At times her answers were gnomically blunt. Asked if she thought she had influenced Marina Abramović, who has also put herself in harm’s way with her audience, Ono said, “Who knows what an artist is thinking?” But she was expansive on the subject of “Cut Piece,” if impatient with the notion that it was her most significant work. “You know, I didn’t think it was the most important piece at all when I did it,” she told me. “But I thought it’s a good piece because there’s some messages there—they were hidden messages, of course, in those days. I understood that was the kind of thing women were being asked to do—to just accommodate. But at the same time there’s a certain dignity and courage in allowing yourself to be in that position. And that’s how all women survived then.” When I mentioned how eerily serene she appears throughout the performance she said, “I was immediately meditating. I was on a different plane kind of thing. I didn’t particularly feel that it was so dangerous. But recently I reversed the role”—cutting the clothes of a model during a shoot for W—“and I was amazed at how difficult and dangerous and scary it felt to handle those scissors.”
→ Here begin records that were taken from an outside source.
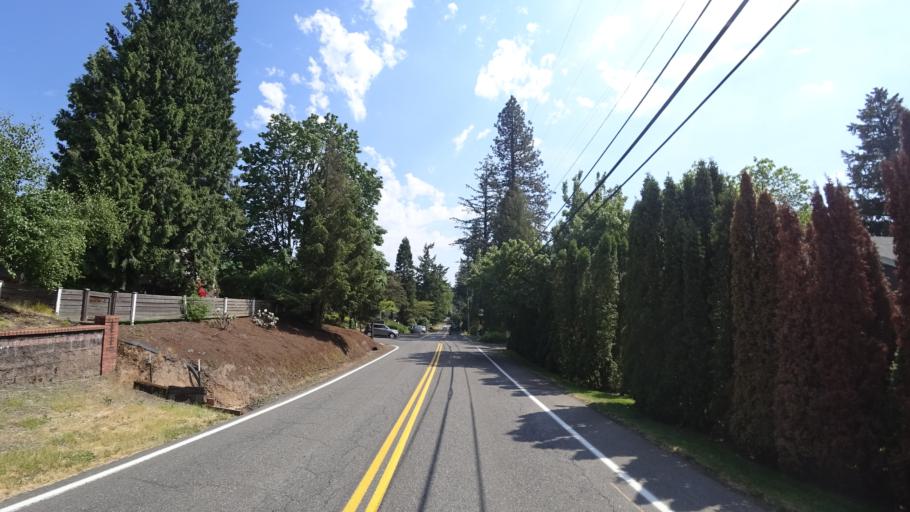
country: US
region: Oregon
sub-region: Multnomah County
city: Portland
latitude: 45.4891
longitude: -122.7104
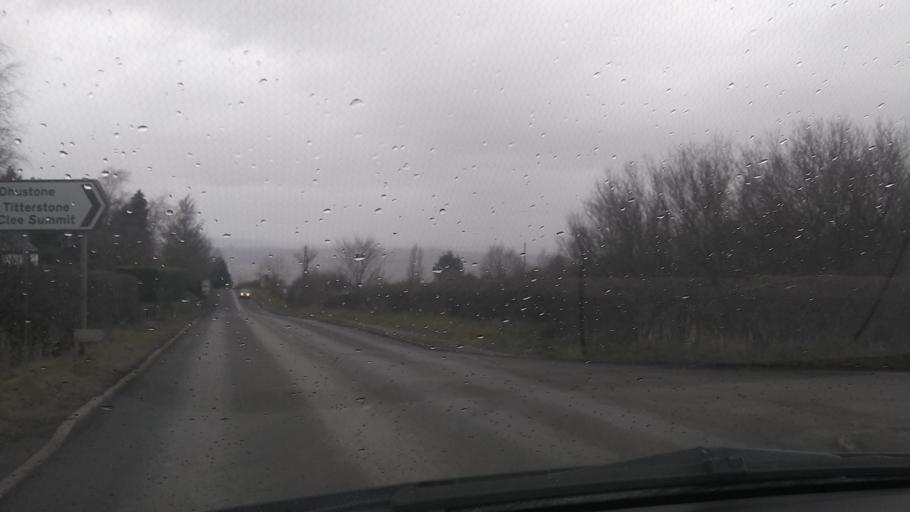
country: GB
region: England
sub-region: Worcestershire
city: Tenbury Wells
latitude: 52.3787
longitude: -2.6190
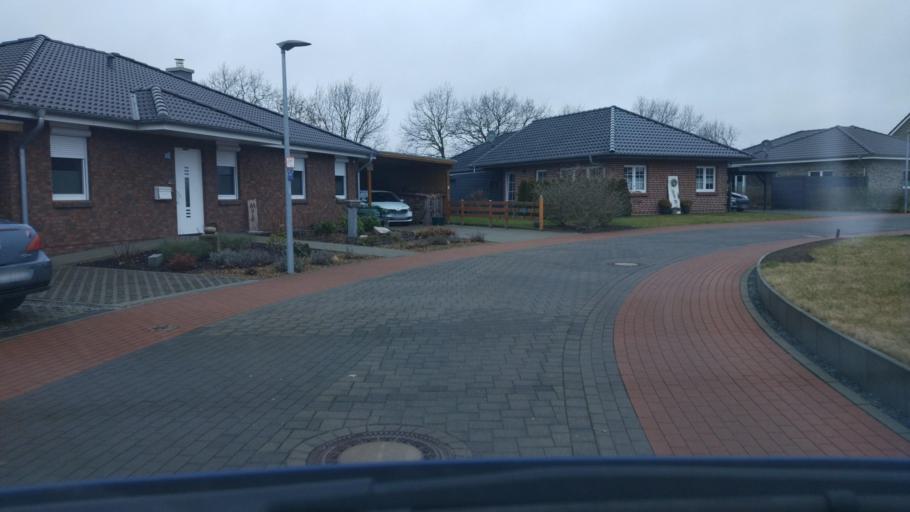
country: DE
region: Schleswig-Holstein
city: Kropp
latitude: 54.4177
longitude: 9.4960
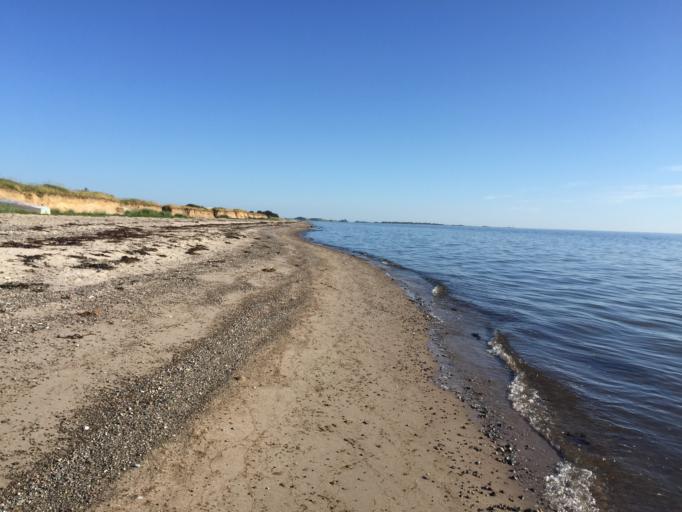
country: DK
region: Zealand
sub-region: Slagelse Kommune
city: Korsor
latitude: 55.2214
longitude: 11.1720
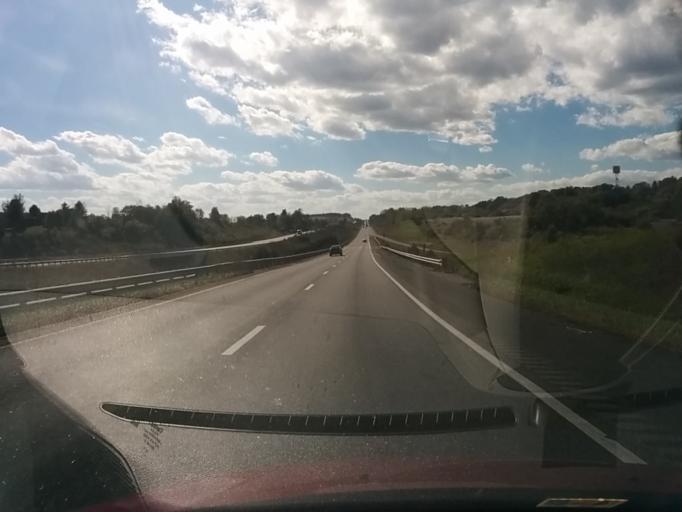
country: US
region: Virginia
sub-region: City of Buena Vista
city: Buena Vista
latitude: 37.8867
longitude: -79.2838
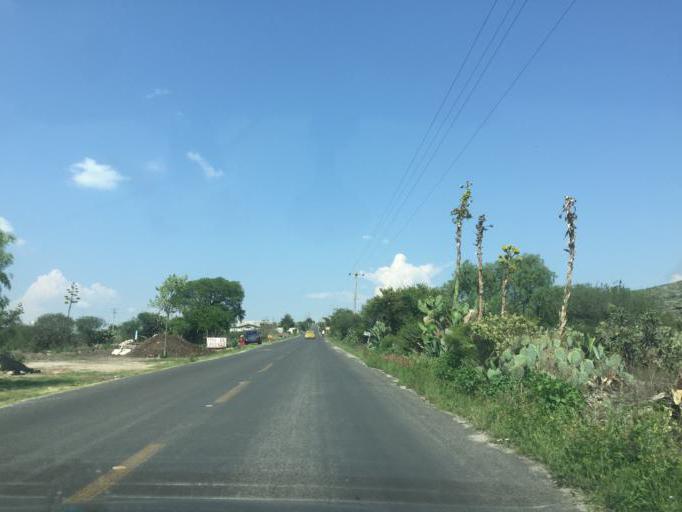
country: MX
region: Hidalgo
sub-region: Cardonal
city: Pozuelos
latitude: 20.6141
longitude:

Her assistant said that it was time to wrap up. I asked Ono which other artists’ work interests her. She said, “I think about all artists. I’m not saying it to be tactful. People think being an artist must be the easiest thing in the world. But it’s not. So I admire their courage. And I’m always hoping that all of them are going to very successful. Because one day there will be so many artists that together we’re just going to float.”